Collected data entries
____________________

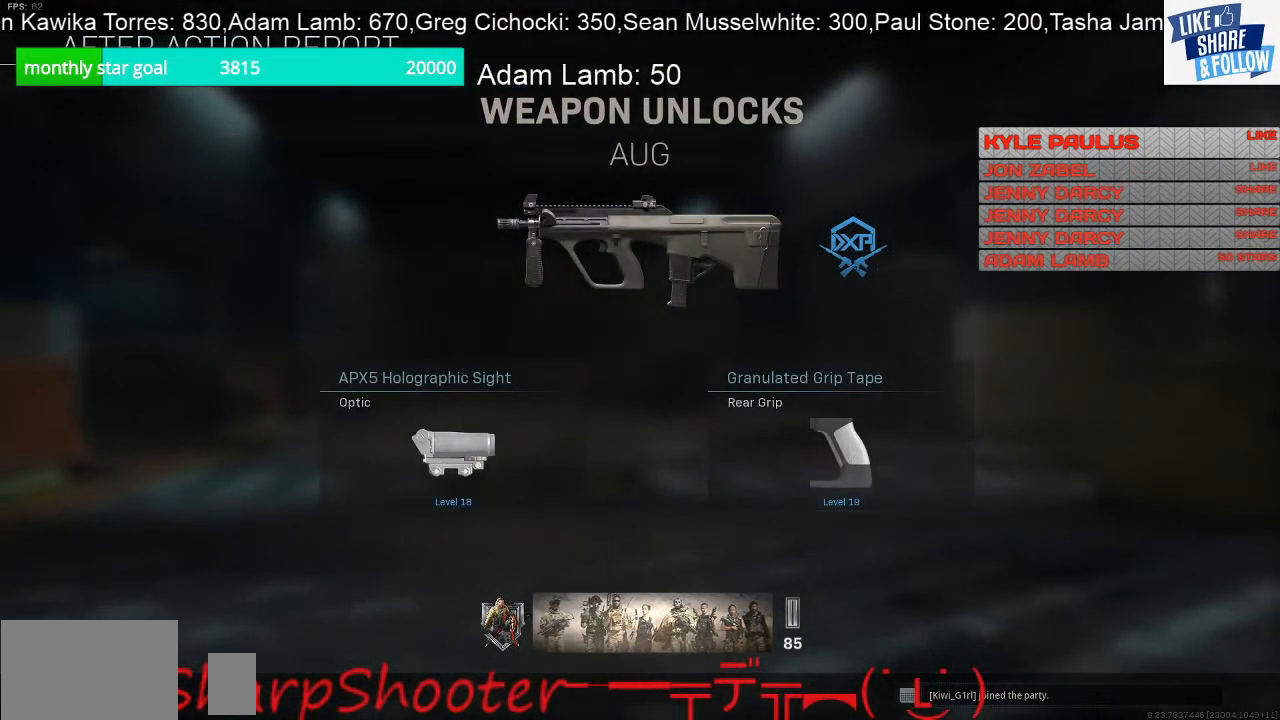
{"buttons": [], "left_stick": "center", "right_stick": "center", "events": []}
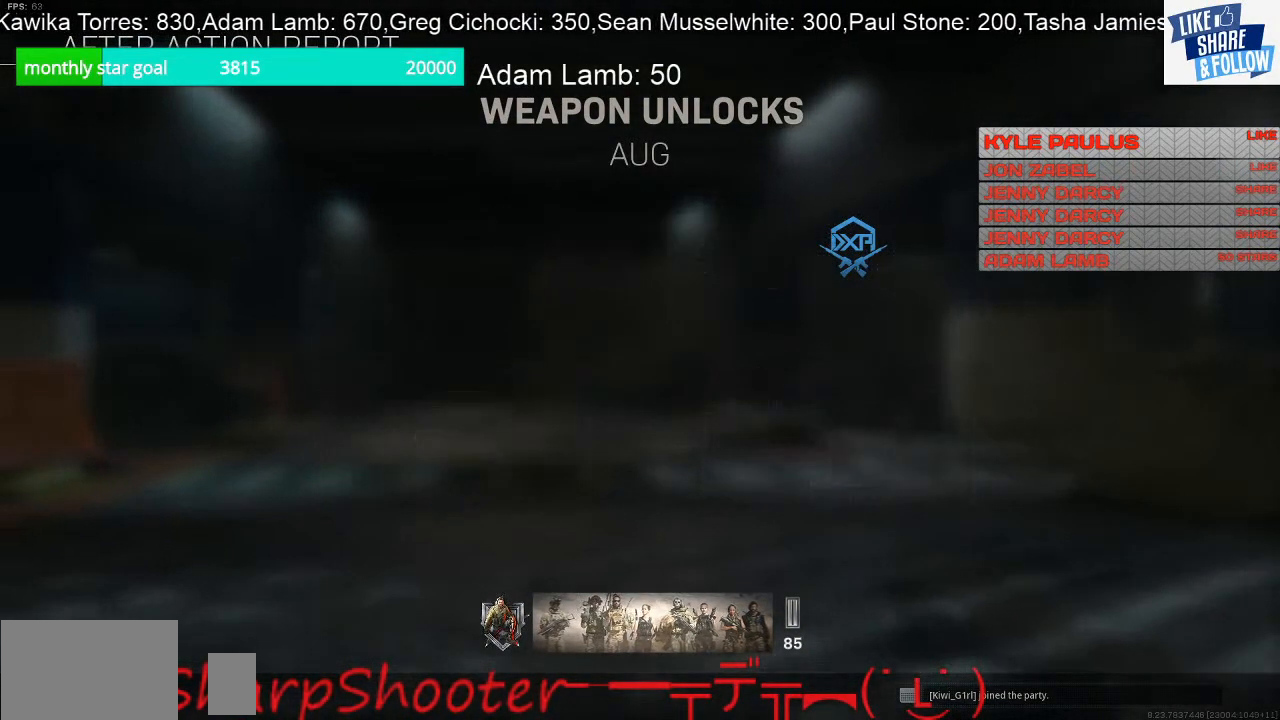
{"buttons": [], "left_stick": "center", "right_stick": "center", "events": [[33, "right_stick", "right"], [100, "right_stick", "center"]]}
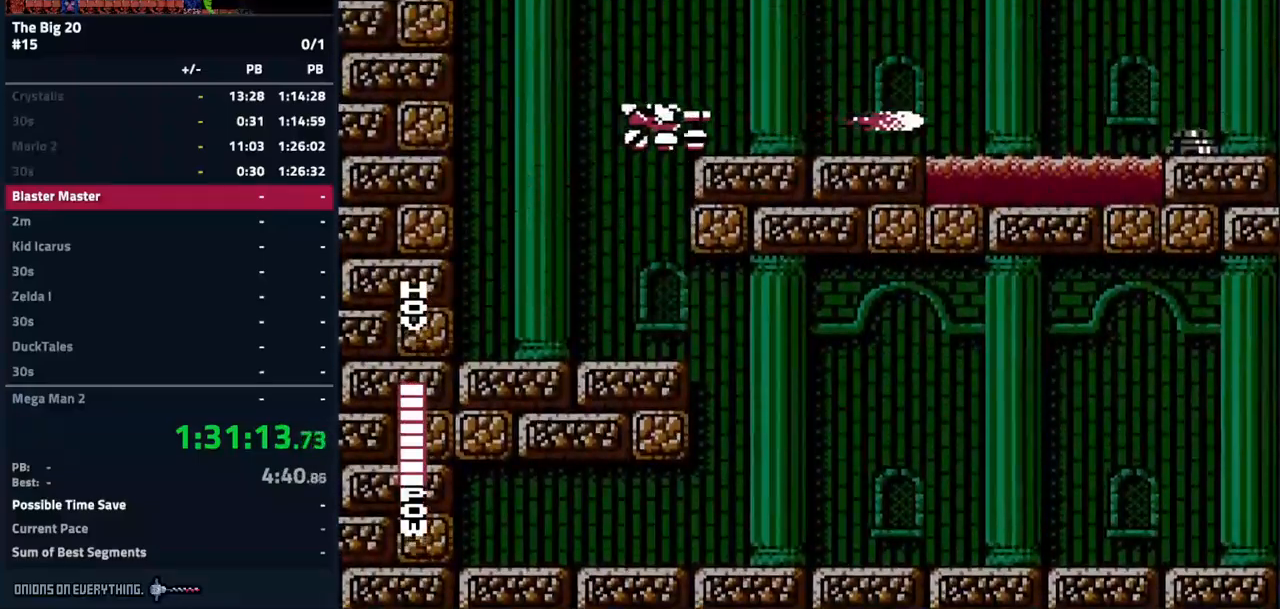
Gameplay with a controller (Nintendo layout); each line is a JSON object with the inputs held at the frame after it. "events" lists button and stick changes between this image and that frame as [ms after this image, input, new state], when the widget could be followed in between. Not read: L3 R3.
{"buttons": ["DPAD_RIGHT"], "events": []}
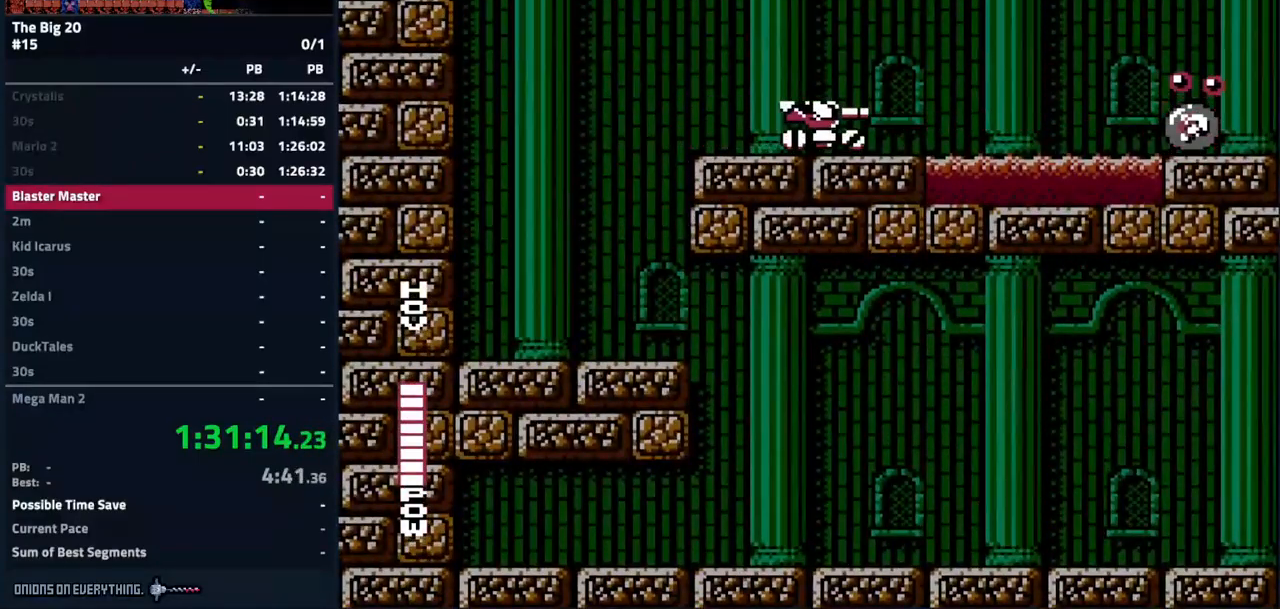
{"buttons": ["A", "DPAD_RIGHT"], "events": [[66, "A", "down"]]}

____________________

Scan the data for lines containing "center" and copy all of them.

{"buttons": [], "left_stick": "center", "right_stick": "center", "events": []}
{"buttons": [], "left_stick": "center", "right_stick": "center", "events": [[33, "right_stick", "right"], [100, "right_stick", "center"]]}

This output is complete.